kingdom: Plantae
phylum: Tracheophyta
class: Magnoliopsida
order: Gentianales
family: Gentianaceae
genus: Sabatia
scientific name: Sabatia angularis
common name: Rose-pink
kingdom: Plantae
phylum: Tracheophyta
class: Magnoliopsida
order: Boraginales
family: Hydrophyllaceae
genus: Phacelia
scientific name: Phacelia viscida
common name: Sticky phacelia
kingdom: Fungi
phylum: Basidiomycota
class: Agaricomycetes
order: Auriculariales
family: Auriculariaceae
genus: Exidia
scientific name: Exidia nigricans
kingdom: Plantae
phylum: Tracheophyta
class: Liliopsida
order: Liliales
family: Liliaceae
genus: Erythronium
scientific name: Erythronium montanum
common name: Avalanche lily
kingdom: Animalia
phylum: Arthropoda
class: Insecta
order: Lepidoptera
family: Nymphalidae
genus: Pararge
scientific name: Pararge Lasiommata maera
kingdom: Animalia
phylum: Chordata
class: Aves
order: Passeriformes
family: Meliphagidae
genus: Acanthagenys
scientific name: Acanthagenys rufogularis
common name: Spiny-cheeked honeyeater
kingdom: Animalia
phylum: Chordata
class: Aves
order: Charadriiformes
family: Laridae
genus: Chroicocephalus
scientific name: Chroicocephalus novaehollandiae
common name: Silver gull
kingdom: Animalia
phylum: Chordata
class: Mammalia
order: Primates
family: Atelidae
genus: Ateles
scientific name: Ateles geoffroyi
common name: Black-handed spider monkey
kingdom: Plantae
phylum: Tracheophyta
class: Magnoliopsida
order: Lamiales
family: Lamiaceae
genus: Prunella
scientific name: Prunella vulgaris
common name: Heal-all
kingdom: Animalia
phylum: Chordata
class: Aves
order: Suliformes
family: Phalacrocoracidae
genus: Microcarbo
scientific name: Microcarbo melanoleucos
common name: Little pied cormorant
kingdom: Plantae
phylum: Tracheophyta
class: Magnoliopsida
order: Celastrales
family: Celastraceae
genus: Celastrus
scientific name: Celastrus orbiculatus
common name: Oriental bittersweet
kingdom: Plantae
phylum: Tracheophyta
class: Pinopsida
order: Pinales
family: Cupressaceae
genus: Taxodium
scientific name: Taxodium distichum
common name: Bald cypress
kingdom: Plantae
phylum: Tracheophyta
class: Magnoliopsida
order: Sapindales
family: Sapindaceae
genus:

####

Put the lines of the listing, from its first line through the line containing "family: Phalacrocoracidae" (both included), into a JSON list of strings with one string per line and blank lines omitted.

[
  "kingdom: Plantae",
  "phylum: Tracheophyta",
  "class: Magnoliopsida",
  "order: Gentianales",
  "family: Gentianaceae",
  "genus: Sabatia",
  "scientific name: Sabatia angularis",
  "common name: Rose-pink",
  "kingdom: Plantae",
  "phylum: Tracheophyta",
  "class: Magnoliopsida",
  "order: Boraginales",
  "family: Hydrophyllaceae",
  "genus: Phacelia",
  "scientific name: Phacelia viscida",
  "common name: Sticky phacelia",
  "kingdom: Fungi",
  "phylum: Basidiomycota",
  "class: Agaricomycetes",
  "order: Auriculariales",
  "family: Auriculariaceae",
  "genus: Exidia",
  "scientific name: Exidia nigricans",
  "kingdom: Plantae",
  "phylum: Tracheophyta",
  "class: Liliopsida",
  "order: Liliales",
  "family: Liliaceae",
  "genus: Erythronium",
  "scientific name: Erythronium montanum",
  "common name: Avalanche lily",
  "kingdom: Animalia",
  "phylum: Arthropoda",
  "class: Insecta",
  "order: Lepidoptera",
  "family: Nymphalidae",
  "genus: Pararge",
  "scientific name: Pararge Lasiommata maera",
  "kingdom: Animalia",
  "phylum: Chordata",
  "class: Aves",
  "order: Passeriformes",
  "family: Meliphagidae",
  "genus: Acanthagenys",
  "scientific name: Acanthagenys rufogularis",
  "common name: Spiny-cheeked honeyeater",
  "kingdom: Animalia",
  "phylum: Chordata",
  "class: Aves",
  "order: Charadriiformes",
  "family: Laridae",
  "genus: Chroicocephalus",
  "scientific name: Chroicocephalus novaehollandiae",
  "common name: Silver gull",
  "kingdom: Animalia",
  "phylum: Chordata",
  "class: Mammalia",
  "order: Primates",
  "family: Atelidae",
  "genus: Ateles",
  "scientific name: Ateles geoffroyi",
  "common name: Black-handed spider monkey",
  "kingdom: Plantae",
  "phylum: Tracheophyta",
  "class: Magnoliopsida",
  "order: Lamiales",
  "family: Lamiaceae",
  "genus: Prunella",
  "scientific name: Prunella vulgaris",
  "common name: Heal-all",
  "kingdom: Animalia",
  "phylum: Chordata",
  "class: Aves",
  "order: Suliformes",
  "family: Phalacrocoracidae"
]